Pesquisadoras da Universidade de São Paulo visitaram o Centro de Análises de Sistemas Navais da Marinha do Brasil em 28 de agosto, em agenda voltada ao estudo de como a inovação e o desenvolvimento tecnológico ocorrem em projetos navais. O objetivo central é ampliar a autonomia tecnológica, observando não apenas produtos finais, mas os processos que os viabilizam.
Segundo informações do CASNAV, a parceria entre Marinha e USP busca entender de que forma diferentes organizações e áreas do conhecimento se articulam para transformar pesquisa em soluções aplicadas. Para orientar a análise, o Sistema de Gerenciamento de Combate (SGC) foi selecionado como projeto-piloto, por seu caráter estratégico para a prontidão operacional e a autonomia tecnológica.
Participaram da visita representantes do CEPID BRIDGE (Building Radical Innovation and Disruption for Global Ecosystems), centro apoiado pela Fapesp e sediado na FEA-USP. A presença do grupo destaca a abordagem multidisciplinar da iniciativa.

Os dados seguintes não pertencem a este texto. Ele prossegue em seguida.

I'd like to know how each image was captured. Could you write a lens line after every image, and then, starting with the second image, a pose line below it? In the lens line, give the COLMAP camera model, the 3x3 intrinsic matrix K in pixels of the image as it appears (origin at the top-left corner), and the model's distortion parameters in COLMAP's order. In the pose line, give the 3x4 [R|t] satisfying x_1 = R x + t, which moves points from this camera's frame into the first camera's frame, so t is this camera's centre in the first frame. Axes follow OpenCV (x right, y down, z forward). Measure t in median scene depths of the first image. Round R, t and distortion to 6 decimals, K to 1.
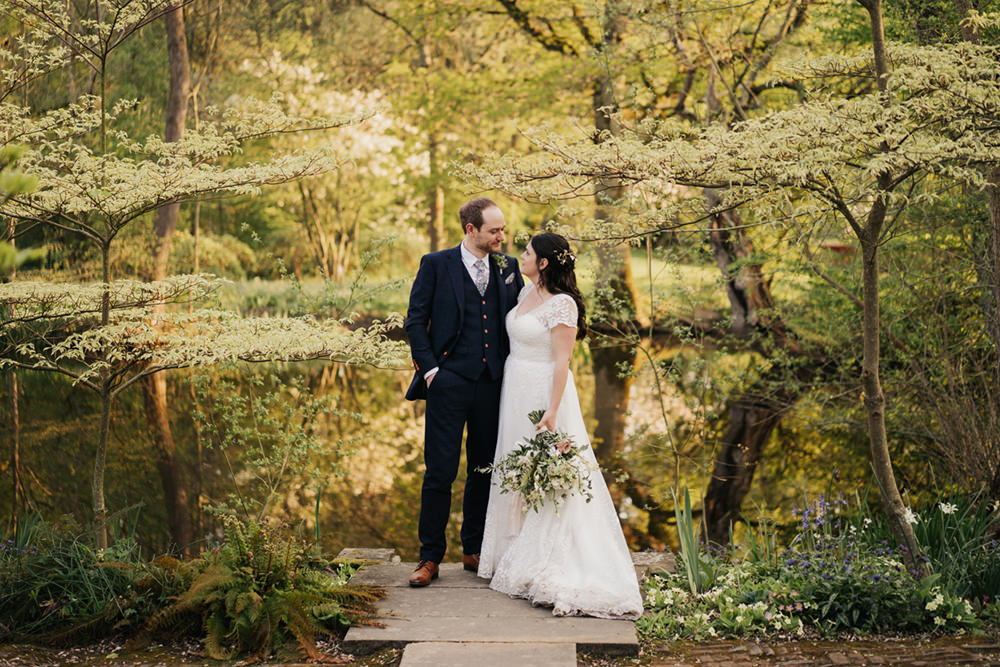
lens RADIAL K [[1639.3, 0, 500.0], [0, 1639.3, 333.5], [0, 0, 1]] dist [0.129881, -1.777495]
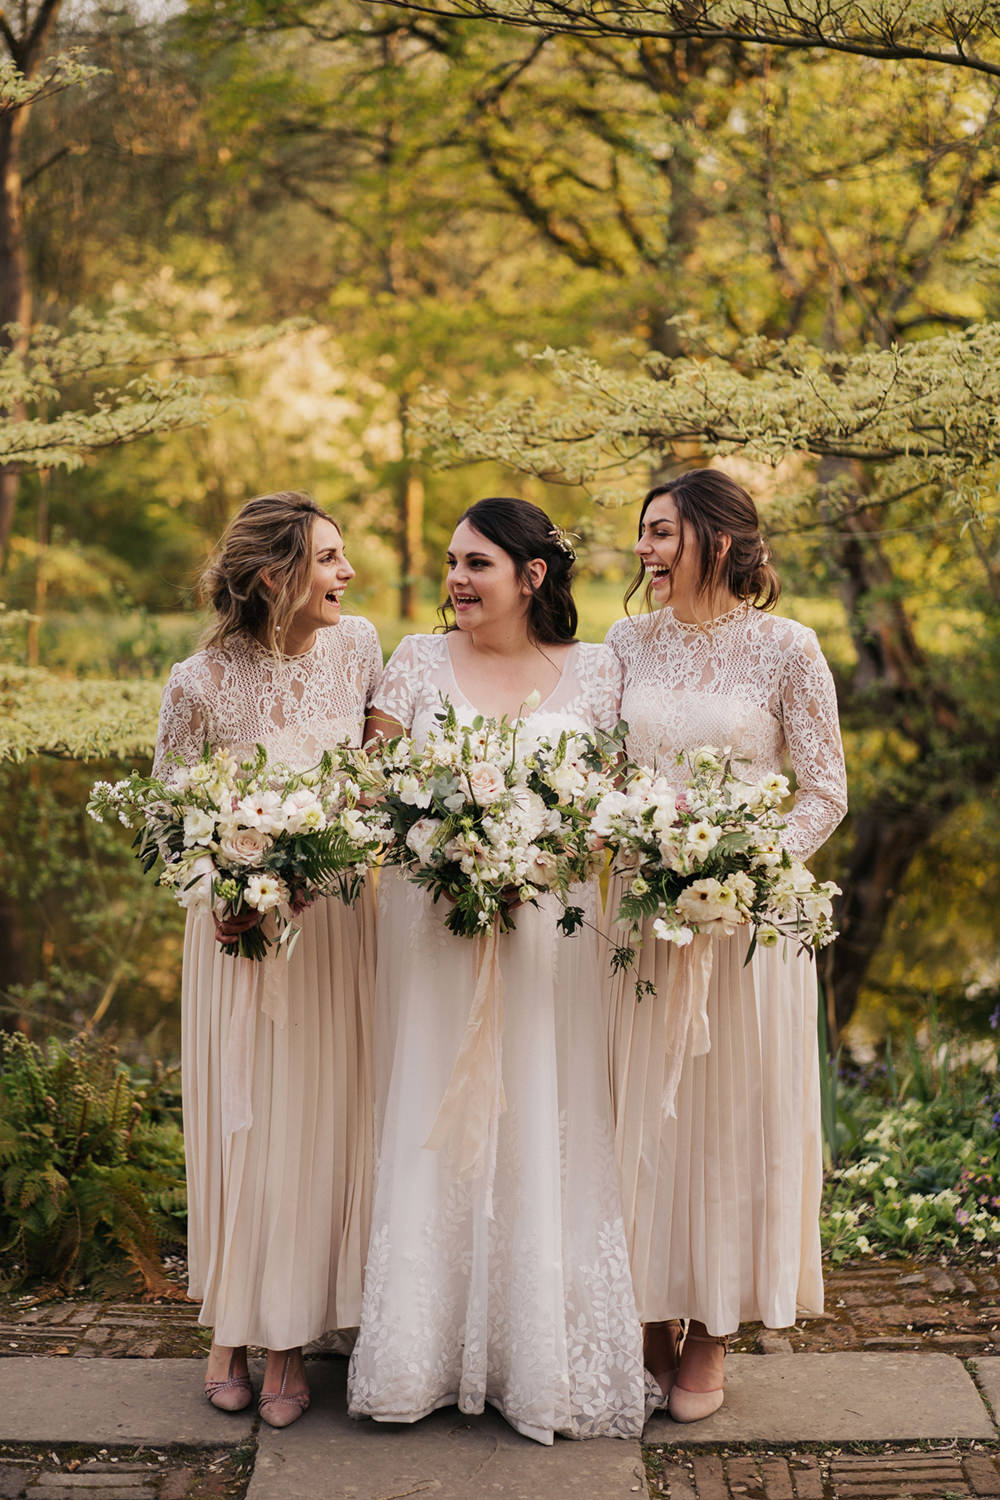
lens RADIAL K [[2459.0, 0, 500.0], [0, 2459.0, 750.0], [0, 0, 1]] dist [0.129881, -1.777495]
pose [[0.999976, 0.006649, -0.001671, 0.003664], [-0.006613, 0.999762, 0.020803, -0.005073], [0.001809, -0.020791, 0.999782, 0.135403]]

SGC no centro da análise de processos
A escolha do SGC permite observar uma etapa menos visível do desenvolvimento de sistemas navais: a coordenação necessária para transformar conhecimento e pesquisa em uma solução tecnológica. O projeto-piloto ajuda a mapear como atores, competências e organizações se conectam ao longo do ciclo de desenvolvimento, com foco em fortalecer a autonomia tecnológica.
SISTRAM 6 amplia o escopo da pesquisa
Durante a agenda no CASNAV, as pesquisadoras também conheceram o Sistema de Informações sobre o Tráfego Marítimo (SISTRAM 6). A plataforma serviu como referência adicional para analisar processos de desenvolvimento de soluções e a interação da Marinha com diferentes instituições. A experiência incluiu a observação da articulação com forças navais de países parceiros, ampliando o campo de análise sobre cooperação e uso operacional.
Coordenação para reduzir dependências tecnológicas
O estudo evidencia a importância de coordenar pesquisa científica, organizações militares, indústria, fornecedores e múltiplas áreas do conhecimento. Segundo a análise apresentada, aprimorar esses processos pode contribuir para reduzir dependências tecnológicas e ampliar a capacidade de converter conhecimento em soluções alinhadas às necessidades da Marinha, além de fortalecer o monitoramento e a proteção da Amazônia Azul.